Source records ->
----

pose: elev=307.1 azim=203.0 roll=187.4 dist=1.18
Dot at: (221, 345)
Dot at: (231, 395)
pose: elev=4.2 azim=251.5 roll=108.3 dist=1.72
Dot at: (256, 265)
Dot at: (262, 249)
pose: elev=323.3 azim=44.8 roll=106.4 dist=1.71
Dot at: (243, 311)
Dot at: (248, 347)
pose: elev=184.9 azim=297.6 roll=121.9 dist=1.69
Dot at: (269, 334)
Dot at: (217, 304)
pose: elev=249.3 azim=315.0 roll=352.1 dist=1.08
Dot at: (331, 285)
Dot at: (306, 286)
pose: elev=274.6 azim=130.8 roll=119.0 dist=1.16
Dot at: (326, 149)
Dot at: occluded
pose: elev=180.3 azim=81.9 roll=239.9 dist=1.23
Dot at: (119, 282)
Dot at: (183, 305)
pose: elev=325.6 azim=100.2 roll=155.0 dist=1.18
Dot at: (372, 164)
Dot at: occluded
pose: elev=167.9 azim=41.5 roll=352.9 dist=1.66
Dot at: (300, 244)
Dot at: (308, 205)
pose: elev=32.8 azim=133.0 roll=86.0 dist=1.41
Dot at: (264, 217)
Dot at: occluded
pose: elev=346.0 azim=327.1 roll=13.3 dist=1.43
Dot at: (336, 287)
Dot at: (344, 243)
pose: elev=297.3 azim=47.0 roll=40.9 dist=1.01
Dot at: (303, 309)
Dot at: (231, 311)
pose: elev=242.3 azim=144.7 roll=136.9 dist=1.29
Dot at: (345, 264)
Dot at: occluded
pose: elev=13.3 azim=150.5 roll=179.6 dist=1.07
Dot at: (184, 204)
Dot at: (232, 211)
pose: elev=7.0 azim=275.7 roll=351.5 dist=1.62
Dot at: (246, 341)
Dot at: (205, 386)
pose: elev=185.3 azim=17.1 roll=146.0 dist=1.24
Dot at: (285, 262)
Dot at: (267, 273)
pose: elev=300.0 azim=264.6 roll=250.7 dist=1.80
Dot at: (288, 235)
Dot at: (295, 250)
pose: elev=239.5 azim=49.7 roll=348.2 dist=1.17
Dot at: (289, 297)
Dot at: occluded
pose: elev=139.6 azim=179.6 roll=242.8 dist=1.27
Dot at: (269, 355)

----

Stated goal -> Turn the items above, from the line containing "pose: elev=323.3 azim=44.8" through the line containing "Dot at: (308, 205)", into a numbered list, with blank lines left out.

Finished answer ->
1. pose: elev=323.3 azim=44.8 roll=106.4 dist=1.71
2. Dot at: (243, 311)
3. Dot at: (248, 347)
4. pose: elev=184.9 azim=297.6 roll=121.9 dist=1.69
5. Dot at: (269, 334)
6. Dot at: (217, 304)
7. pose: elev=249.3 azim=315.0 roll=352.1 dist=1.08
8. Dot at: (331, 285)
9. Dot at: (306, 286)
10. pose: elev=274.6 azim=130.8 roll=119.0 dist=1.16
11. Dot at: (326, 149)
12. Dot at: occluded
13. pose: elev=180.3 azim=81.9 roll=239.9 dist=1.23
14. Dot at: (119, 282)
15. Dot at: (183, 305)
16. pose: elev=325.6 azim=100.2 roll=155.0 dist=1.18
17. Dot at: (372, 164)
18. Dot at: occluded
19. pose: elev=167.9 azim=41.5 roll=352.9 dist=1.66
20. Dot at: (300, 244)
21. Dot at: (308, 205)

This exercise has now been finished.